Phasma had purred afterwards not because she was satisfied with my performance, but like a cat who had successfully snatched the juicy piece of meat before another one could sink a teeth in it. If it wasn't some corrosive agent in this spaceships air con that let me feel a sting of disappointment about this realisation, I was not only stupid, but sick and a pervert on top of everything. "General..." 

"Armitage, Gary. Armitage for you." He was now squeezing and kneading my hands gently, unabashed signalling what he wanted to do with other parts of my anatomy. "I'll make good. You'll see, I'll make good." There was still a pink hue on his cheeks when he suddenly slammed his body in mine shoving me against the wall. "Sweet boy... Poor, sweet boy," he murmured, planting kisses all over my face.

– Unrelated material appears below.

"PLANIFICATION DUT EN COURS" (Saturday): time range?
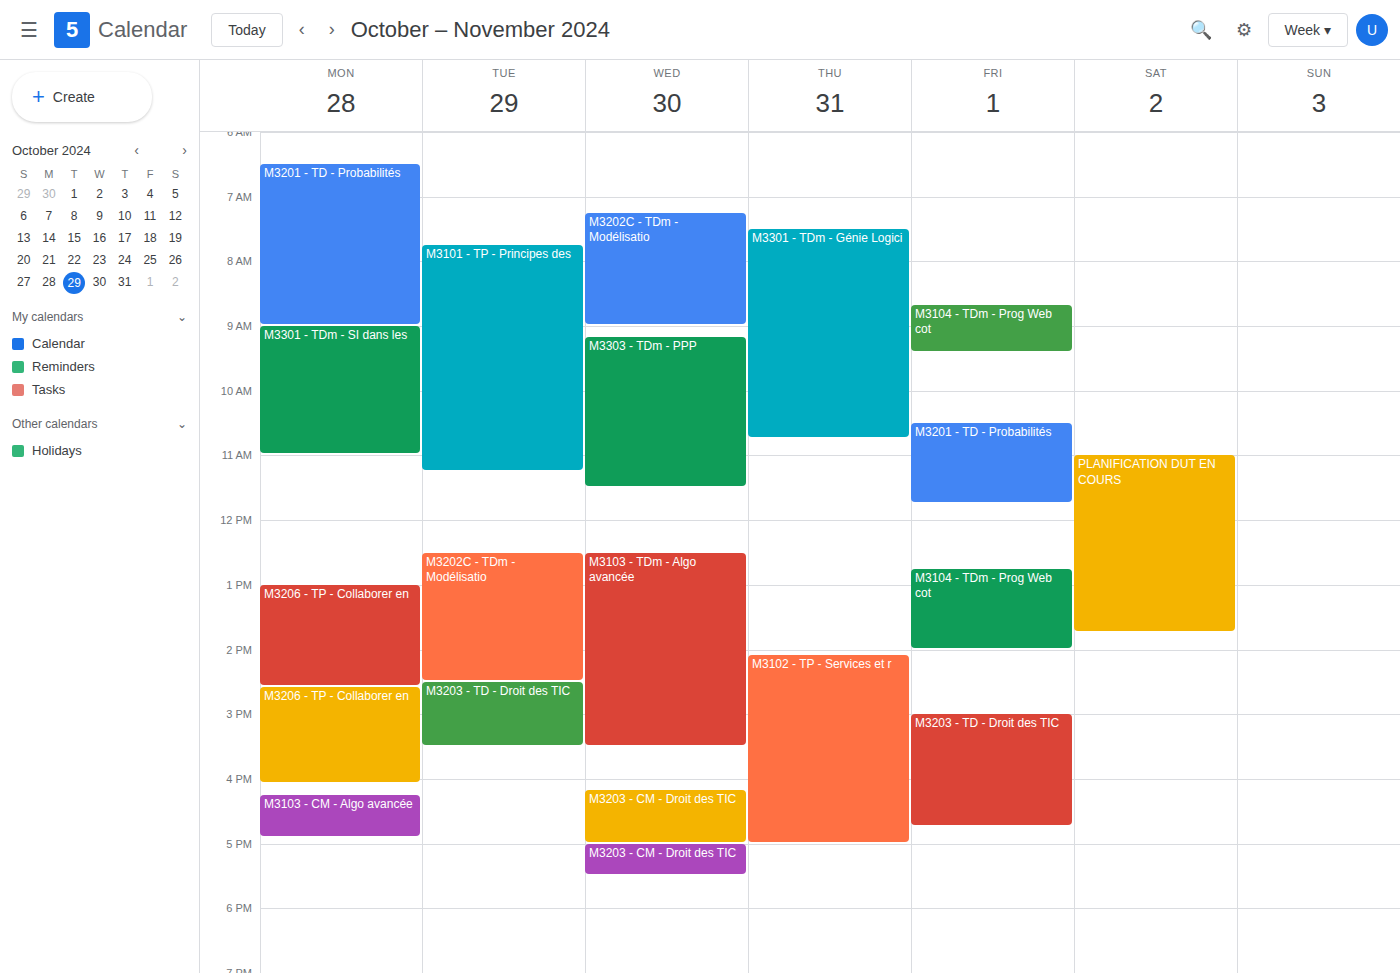
11:00 AM to 1:45 PM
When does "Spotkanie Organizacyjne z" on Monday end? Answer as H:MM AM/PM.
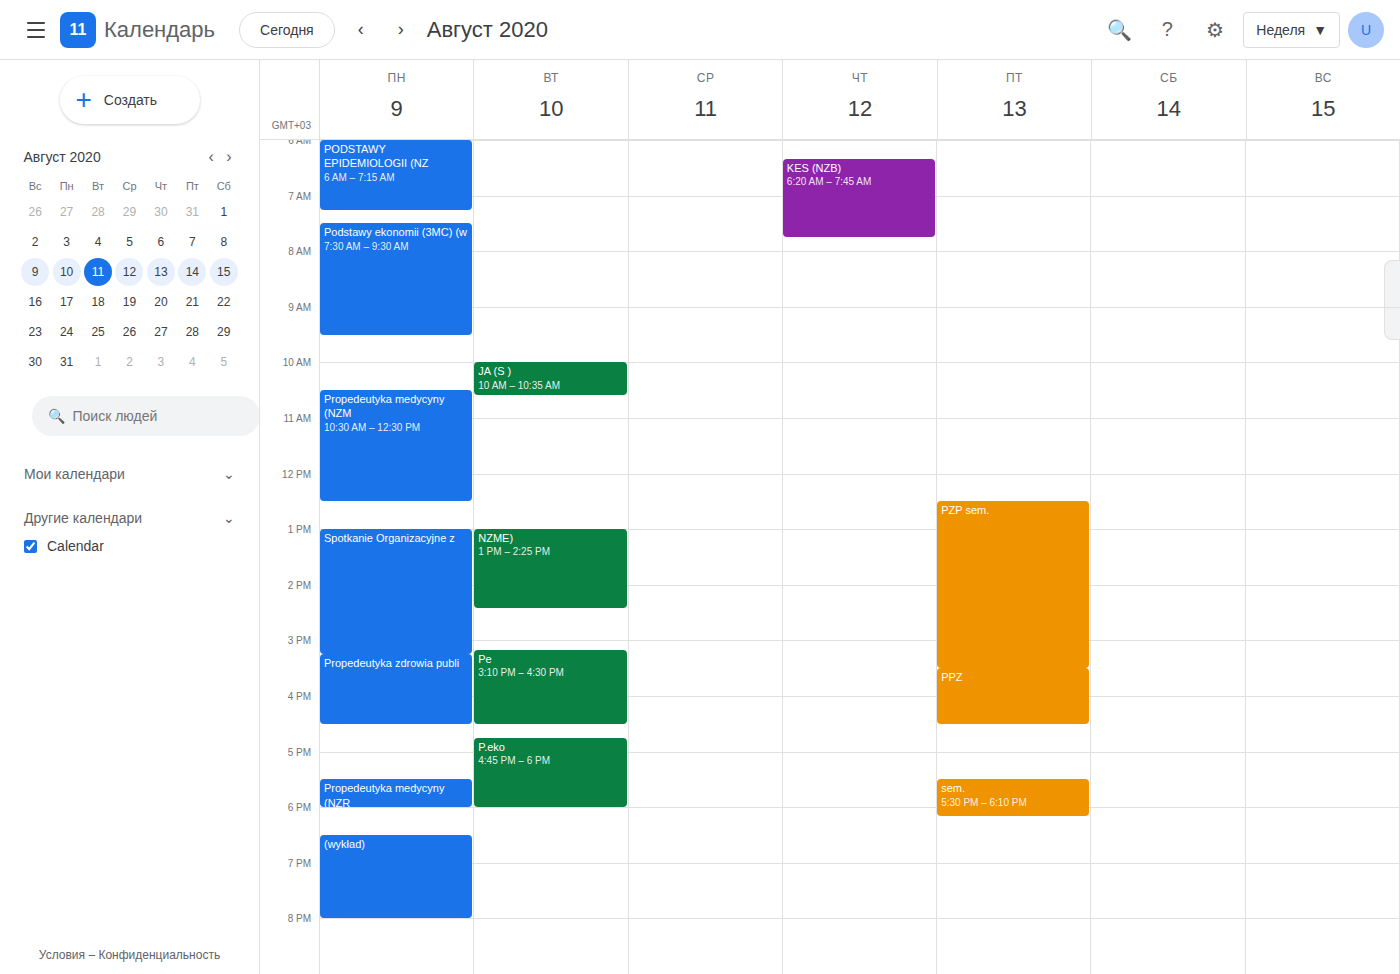
3:15 PM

I managed to free my hands only to have the next moment his half upwards my chest under my sweater. He was not an inch taller than me and hardly heavier, but needy as hell. The moment I fought him off, he was immediately back, gasping: "Yes!" His hands searched blindly, urgency teaching his fingers to solve the mysteries of a button fly. I gave up on playing nice. I rammed my knee in his groin and a fist under his chin. With a final swinging blow I send General Hux sailing across the room. He crashed into his desk. That result matched fucking well with my mood. 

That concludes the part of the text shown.